Once the figures of Stavrogin, Kirillov, and Shatov were developed—they must have been present in germ from the outset—a gloomy religious element began to suffuse the novel, which up to then one could imagine as a sort of Russian Headlong Hall, with perfectibilians, deteriorationists, status-quo-ites contentedly discoursing while Squire Headlong-Stavrogin set a charge of dynamite to his property. Stavrogin, Kirillov, and Shatov brought suffering—unacceptable to satire—into the tale. Not a ray of comedy falls on them, and yet by a miracle, which I think is effected through the “redemption” of Stepan Trofimovich—a half-ludicrous King Lear of the steppes—the antagonistic elements are able to coexist, the satiric metaphor and something like a Slavophil myth of the Passion.

The loosing of the devils yielded a total of five murders, two suicides, one death-by-manslaughter, one death as a result of exposure (Stepan Trofimovich), two other related deaths, the burning down of a considerable area of the town, general damage to property. Pyotr Stepanovich, the author of it all, escapes as though in a cloud of brimstone, by taking the train to Petersburg.

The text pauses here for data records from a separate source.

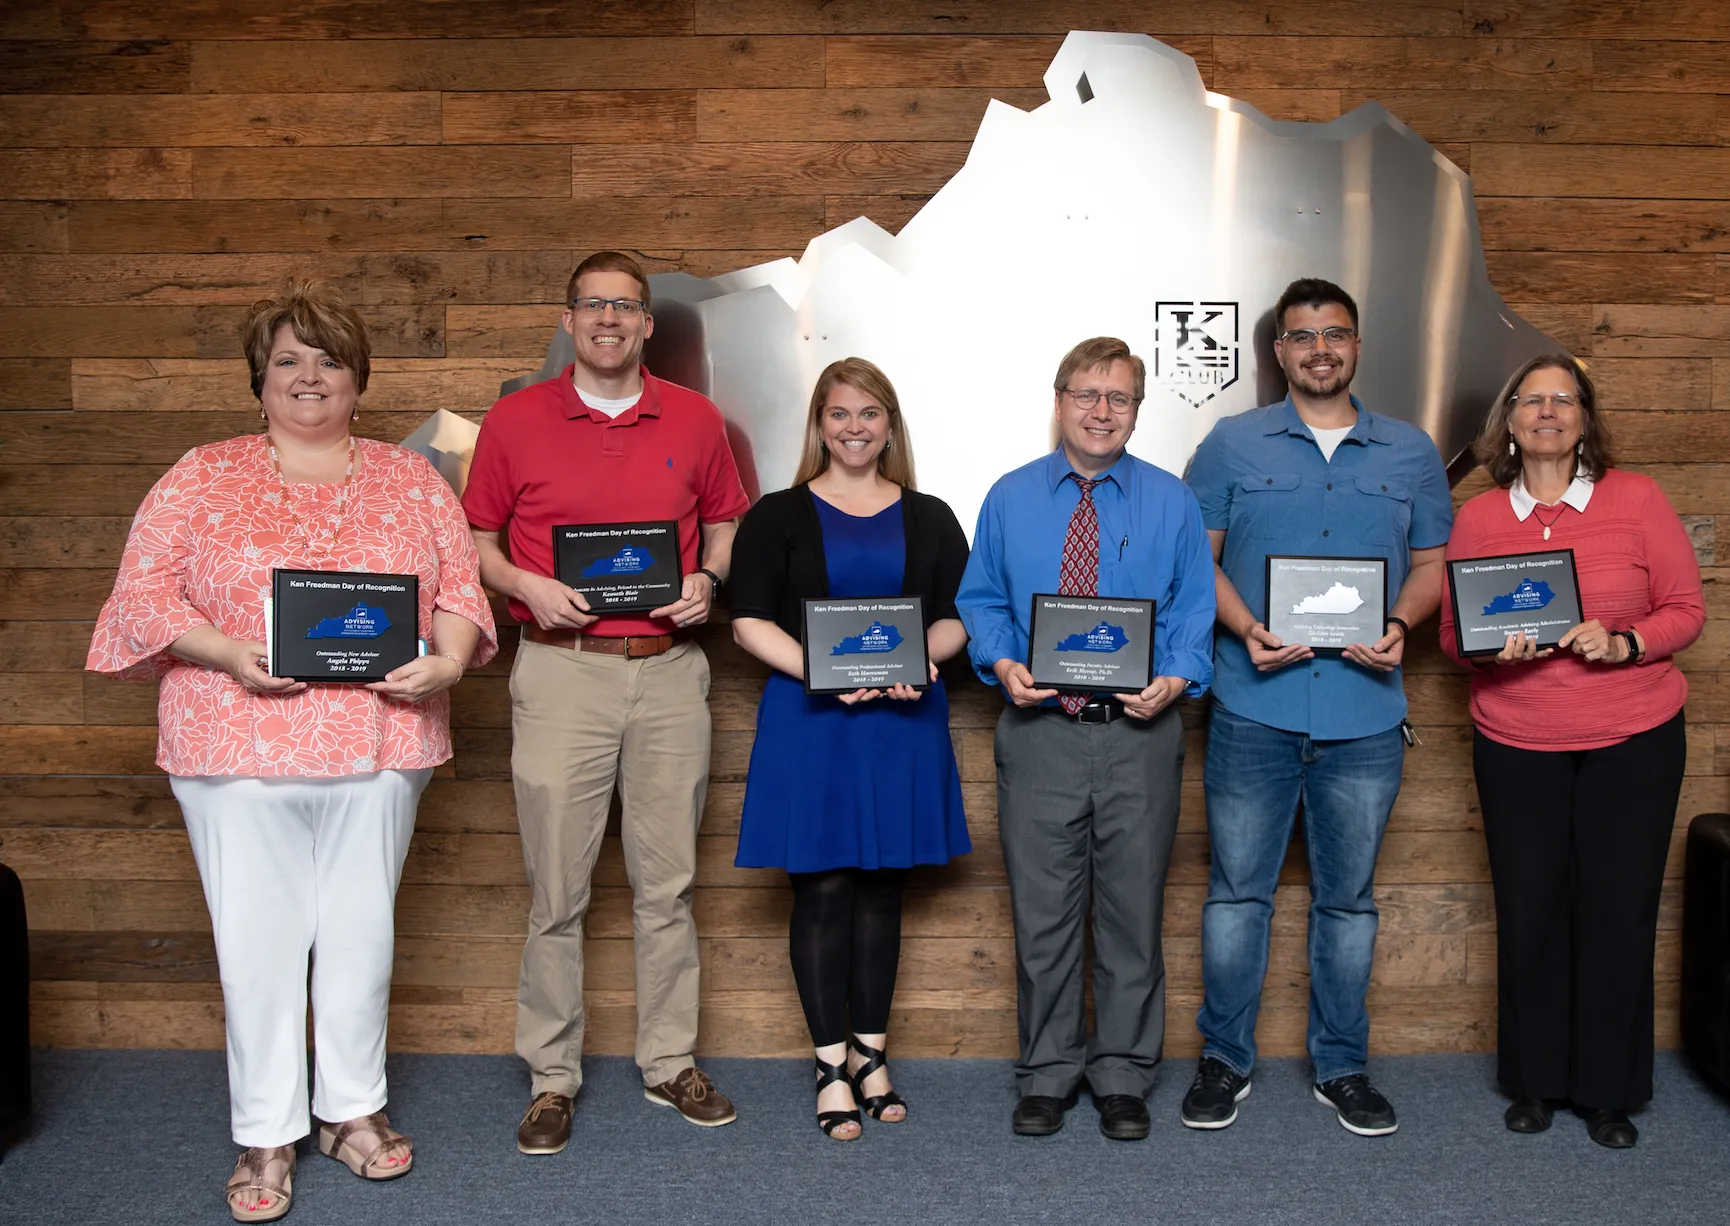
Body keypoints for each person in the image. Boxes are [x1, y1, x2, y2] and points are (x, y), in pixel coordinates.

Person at [86, 281, 497, 1223]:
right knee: (258, 946)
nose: (309, 377)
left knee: (362, 934)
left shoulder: (410, 479)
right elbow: (143, 594)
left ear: (358, 378)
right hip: (236, 737)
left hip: (382, 735)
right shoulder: (202, 472)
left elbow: (462, 593)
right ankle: (266, 1130)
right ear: (258, 380)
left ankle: (351, 1111)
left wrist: (448, 664)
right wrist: (231, 653)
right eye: (288, 360)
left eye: (329, 360)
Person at [463, 251, 750, 1153]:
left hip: (668, 670)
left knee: (668, 885)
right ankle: (552, 1077)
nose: (610, 322)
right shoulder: (515, 420)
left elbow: (726, 520)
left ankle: (670, 1062)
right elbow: (475, 533)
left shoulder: (698, 419)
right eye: (594, 306)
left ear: (648, 322)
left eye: (626, 307)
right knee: (559, 888)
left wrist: (708, 576)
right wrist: (522, 584)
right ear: (568, 317)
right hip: (560, 668)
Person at [1181, 278, 1453, 1137]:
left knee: (1350, 903)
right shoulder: (1230, 444)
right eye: (1303, 337)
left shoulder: (1409, 452)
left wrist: (1404, 623)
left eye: (1335, 334)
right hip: (1253, 707)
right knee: (1236, 898)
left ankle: (1343, 1066)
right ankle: (1224, 1060)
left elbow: (1431, 565)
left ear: (1358, 346)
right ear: (1279, 352)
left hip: (1366, 716)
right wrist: (1250, 628)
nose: (1320, 349)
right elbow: (1199, 563)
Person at [1439, 354, 1704, 1148]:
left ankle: (1609, 1093)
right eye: (1531, 399)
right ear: (1510, 421)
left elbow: (1685, 610)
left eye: (1564, 399)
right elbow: (1455, 638)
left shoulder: (1637, 499)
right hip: (1518, 741)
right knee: (1531, 914)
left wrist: (1624, 641)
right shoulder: (1480, 518)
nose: (1548, 411)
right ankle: (1535, 1083)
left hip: (1634, 739)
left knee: (1617, 915)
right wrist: (1494, 653)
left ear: (1585, 417)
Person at [955, 336, 1215, 1141]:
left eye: (1120, 398)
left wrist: (1174, 677)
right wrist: (1001, 661)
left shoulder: (1172, 501)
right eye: (1086, 394)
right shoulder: (1009, 497)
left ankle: (1123, 1074)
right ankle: (1048, 1072)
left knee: (1133, 913)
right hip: (1040, 733)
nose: (1102, 411)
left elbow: (1193, 611)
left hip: (1140, 735)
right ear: (1060, 400)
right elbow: (982, 598)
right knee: (1043, 915)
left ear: (1137, 410)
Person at [729, 358, 973, 1140]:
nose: (855, 428)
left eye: (870, 414)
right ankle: (829, 1061)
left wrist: (925, 663)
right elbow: (749, 620)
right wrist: (826, 673)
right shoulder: (777, 515)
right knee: (824, 889)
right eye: (840, 415)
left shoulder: (931, 516)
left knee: (881, 889)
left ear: (890, 425)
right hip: (812, 723)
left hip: (901, 723)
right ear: (819, 424)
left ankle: (873, 1053)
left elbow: (956, 614)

It is clear that Dostoievsky stood in awe of the power of ideas. The most fearful, evidently, in his eyes were socialistic ideas with their humanitarian tinge. And here at any rate he could speak from experience: his having belonged to a group—the Petrashevsky circle—that engaged in discussions of Utopian socialism had taken him to Siberia and nearly to the firing squad. Yet this experience, he believed, had not only taught him a lesson in the ordinary sense (“Stay out of discussion groups”), but had brought about a spiritual rebirth. His dread of the power of ideas combined with a fatal attraction to them; like so many Russian writers then and now, he was drawn to ideas as if to a potent drug. In Geneva, long after he had returned, a new man, from Siberia, he could not resist going to hear Bakunin expound his theories, and he expressed disappointment that Bakunin was not more constructive. In Dostoievsky, ideas may lead those they fasten on to extreme suffering, but they can also be bringers of redemption, the one in fact leading to the other, as had happened in his own case.